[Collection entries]
----

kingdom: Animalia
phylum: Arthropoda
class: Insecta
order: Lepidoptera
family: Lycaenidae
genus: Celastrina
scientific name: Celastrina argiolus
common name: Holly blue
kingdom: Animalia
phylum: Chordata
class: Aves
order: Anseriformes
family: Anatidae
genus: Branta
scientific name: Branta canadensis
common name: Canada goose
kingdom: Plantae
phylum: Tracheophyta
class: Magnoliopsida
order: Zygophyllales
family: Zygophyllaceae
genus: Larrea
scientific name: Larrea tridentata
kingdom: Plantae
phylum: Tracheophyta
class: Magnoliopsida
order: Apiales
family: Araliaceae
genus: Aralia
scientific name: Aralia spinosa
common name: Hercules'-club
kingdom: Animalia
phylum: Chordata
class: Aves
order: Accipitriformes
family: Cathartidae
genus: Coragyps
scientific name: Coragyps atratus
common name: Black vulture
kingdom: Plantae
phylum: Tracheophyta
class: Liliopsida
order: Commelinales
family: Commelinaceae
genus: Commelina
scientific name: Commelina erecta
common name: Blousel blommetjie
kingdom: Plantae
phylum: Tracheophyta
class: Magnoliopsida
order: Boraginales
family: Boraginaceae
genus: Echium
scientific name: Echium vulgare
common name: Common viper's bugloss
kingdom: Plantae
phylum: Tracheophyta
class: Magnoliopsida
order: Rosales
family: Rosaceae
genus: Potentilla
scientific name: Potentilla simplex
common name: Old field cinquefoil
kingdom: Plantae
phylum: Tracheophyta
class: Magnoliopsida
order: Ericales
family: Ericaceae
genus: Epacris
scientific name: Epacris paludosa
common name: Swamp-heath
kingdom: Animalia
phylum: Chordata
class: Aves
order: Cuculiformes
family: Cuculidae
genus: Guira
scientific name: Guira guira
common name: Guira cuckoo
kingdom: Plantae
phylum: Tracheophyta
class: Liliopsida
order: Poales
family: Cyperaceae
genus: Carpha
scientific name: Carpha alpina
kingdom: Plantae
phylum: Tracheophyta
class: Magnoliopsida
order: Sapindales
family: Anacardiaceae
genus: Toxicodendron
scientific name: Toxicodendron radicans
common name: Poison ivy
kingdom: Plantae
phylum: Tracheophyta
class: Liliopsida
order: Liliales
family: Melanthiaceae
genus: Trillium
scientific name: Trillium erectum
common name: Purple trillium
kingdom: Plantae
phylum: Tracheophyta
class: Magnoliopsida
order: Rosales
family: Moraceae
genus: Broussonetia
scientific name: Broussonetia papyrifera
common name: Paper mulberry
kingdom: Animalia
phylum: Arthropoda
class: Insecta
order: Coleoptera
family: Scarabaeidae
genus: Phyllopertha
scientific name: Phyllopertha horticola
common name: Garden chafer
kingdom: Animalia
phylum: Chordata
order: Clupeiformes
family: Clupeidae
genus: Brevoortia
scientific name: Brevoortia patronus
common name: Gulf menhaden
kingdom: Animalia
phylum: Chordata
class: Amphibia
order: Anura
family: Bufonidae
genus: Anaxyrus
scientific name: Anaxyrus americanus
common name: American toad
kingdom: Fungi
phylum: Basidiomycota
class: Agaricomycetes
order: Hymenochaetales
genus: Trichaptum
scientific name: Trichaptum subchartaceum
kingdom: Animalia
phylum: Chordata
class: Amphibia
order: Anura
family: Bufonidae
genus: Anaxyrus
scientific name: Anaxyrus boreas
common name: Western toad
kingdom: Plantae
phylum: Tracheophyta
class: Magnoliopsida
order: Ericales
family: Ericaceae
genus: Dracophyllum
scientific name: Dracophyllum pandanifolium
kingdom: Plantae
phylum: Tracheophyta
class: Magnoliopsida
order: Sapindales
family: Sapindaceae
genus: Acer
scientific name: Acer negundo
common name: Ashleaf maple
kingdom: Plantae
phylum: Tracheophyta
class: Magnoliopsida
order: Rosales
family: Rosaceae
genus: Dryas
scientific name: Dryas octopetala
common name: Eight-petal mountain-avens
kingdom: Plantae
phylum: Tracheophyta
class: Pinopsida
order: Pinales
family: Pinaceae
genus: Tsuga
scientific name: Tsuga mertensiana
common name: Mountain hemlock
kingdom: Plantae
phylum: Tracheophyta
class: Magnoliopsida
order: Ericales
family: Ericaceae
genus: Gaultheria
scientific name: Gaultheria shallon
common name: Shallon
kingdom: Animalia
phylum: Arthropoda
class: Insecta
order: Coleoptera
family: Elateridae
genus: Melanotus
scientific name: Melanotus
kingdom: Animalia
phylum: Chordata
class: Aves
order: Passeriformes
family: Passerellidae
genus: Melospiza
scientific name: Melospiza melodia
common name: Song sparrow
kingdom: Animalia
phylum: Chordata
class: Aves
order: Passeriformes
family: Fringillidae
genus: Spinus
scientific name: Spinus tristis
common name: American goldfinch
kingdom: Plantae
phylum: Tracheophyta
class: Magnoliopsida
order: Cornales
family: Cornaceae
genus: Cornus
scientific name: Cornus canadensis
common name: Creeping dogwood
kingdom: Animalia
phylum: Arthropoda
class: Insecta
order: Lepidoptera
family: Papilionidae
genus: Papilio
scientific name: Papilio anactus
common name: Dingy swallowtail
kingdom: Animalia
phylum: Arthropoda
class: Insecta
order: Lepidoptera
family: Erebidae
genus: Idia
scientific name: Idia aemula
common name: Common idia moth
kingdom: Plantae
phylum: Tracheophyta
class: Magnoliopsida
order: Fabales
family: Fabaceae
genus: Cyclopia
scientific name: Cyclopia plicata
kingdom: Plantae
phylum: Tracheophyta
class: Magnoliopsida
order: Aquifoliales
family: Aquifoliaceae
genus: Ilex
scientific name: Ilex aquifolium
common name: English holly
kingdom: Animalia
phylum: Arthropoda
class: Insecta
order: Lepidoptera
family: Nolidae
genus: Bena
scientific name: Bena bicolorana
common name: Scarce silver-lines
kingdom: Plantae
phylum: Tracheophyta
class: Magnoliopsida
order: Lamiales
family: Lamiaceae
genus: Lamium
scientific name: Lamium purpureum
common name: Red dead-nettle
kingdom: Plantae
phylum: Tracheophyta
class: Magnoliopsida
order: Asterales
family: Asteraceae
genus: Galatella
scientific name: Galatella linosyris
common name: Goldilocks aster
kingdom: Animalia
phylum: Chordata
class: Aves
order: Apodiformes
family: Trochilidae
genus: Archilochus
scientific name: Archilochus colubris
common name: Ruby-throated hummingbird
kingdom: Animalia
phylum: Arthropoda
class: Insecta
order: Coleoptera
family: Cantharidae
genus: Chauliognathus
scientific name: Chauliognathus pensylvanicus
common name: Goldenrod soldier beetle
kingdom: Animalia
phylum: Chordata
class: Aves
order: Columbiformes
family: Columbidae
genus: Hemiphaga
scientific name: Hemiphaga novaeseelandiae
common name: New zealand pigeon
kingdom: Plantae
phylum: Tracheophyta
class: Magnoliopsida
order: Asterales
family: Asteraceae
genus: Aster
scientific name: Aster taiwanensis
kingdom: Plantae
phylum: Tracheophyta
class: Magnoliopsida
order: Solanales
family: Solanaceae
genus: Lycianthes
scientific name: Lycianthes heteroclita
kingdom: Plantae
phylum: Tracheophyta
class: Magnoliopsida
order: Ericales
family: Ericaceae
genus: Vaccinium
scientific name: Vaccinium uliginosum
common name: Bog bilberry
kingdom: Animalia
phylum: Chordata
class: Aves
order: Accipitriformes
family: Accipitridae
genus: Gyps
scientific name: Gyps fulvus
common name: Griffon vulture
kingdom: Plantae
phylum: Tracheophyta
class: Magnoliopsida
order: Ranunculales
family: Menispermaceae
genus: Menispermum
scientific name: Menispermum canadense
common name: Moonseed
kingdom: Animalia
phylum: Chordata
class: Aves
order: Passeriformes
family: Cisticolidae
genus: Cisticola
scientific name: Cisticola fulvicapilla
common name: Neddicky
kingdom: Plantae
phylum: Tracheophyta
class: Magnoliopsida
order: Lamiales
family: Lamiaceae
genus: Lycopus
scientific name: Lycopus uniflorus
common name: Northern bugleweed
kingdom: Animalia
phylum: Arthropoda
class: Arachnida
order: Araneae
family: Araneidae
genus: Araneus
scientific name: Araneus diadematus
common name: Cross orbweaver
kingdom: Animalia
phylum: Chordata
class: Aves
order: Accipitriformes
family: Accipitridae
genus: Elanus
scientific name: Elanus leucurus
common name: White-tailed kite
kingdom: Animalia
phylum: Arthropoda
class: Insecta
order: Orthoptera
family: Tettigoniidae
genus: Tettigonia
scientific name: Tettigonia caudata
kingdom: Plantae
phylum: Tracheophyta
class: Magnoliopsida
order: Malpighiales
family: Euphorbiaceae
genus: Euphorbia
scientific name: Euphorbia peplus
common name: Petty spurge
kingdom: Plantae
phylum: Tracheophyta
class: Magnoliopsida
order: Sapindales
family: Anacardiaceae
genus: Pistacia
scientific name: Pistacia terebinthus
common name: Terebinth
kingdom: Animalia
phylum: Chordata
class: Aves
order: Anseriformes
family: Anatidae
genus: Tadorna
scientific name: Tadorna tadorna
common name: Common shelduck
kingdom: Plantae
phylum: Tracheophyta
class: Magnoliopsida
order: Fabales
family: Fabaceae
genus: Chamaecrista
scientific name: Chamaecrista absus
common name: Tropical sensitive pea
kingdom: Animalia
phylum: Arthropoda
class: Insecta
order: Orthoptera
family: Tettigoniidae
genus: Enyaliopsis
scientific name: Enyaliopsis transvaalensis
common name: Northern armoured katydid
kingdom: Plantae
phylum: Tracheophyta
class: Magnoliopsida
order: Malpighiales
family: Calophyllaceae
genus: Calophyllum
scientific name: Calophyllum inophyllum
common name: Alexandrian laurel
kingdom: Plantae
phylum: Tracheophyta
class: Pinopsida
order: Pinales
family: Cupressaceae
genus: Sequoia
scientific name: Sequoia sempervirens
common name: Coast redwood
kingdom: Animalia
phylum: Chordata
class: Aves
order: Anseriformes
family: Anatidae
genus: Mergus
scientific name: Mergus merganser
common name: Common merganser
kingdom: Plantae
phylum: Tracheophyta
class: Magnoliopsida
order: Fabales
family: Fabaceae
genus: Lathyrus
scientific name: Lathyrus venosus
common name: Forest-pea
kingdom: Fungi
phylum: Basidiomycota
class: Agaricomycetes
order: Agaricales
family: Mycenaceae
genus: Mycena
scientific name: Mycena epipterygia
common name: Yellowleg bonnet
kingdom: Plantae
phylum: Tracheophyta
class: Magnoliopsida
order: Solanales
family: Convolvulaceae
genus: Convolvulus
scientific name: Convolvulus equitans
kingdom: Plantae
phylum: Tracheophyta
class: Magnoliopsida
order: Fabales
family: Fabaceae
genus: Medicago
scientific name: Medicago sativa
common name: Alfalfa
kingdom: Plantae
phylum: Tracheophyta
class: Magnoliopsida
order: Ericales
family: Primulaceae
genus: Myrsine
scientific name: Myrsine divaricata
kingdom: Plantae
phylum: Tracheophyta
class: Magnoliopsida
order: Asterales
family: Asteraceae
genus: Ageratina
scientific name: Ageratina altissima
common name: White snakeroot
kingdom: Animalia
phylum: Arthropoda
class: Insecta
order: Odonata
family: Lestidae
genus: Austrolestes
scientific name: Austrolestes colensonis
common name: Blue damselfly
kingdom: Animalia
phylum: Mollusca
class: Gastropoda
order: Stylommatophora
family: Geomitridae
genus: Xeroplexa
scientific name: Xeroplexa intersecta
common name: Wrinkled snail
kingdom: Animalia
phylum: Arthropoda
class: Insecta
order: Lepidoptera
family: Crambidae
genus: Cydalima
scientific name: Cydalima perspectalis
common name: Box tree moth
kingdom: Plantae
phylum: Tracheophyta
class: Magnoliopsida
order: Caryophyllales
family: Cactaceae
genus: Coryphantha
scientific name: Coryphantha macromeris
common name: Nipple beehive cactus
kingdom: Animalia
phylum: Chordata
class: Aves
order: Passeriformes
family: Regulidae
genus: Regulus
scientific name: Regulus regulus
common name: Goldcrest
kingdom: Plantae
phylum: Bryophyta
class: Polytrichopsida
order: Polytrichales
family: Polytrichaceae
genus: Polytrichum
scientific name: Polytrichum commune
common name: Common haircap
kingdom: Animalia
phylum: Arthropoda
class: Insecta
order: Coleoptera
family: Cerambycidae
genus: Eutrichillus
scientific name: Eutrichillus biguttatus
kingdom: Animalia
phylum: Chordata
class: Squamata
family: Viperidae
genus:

----

## DIRECTION
Copy verbatim the span of rows that opens with the line containing "common name: Goldilocks aster" and closes with the line containing "order: Columbiformes", both of those lines included.

## SOLUTION TO THIS PROBLEM
common name: Goldilocks aster
kingdom: Animalia
phylum: Chordata
class: Aves
order: Apodiformes
family: Trochilidae
genus: Archilochus
scientific name: Archilochus colubris
common name: Ruby-throated hummingbird
kingdom: Animalia
phylum: Arthropoda
class: Insecta
order: Coleoptera
family: Cantharidae
genus: Chauliognathus
scientific name: Chauliognathus pensylvanicus
common name: Goldenrod soldier beetle
kingdom: Animalia
phylum: Chordata
class: Aves
order: Columbiformes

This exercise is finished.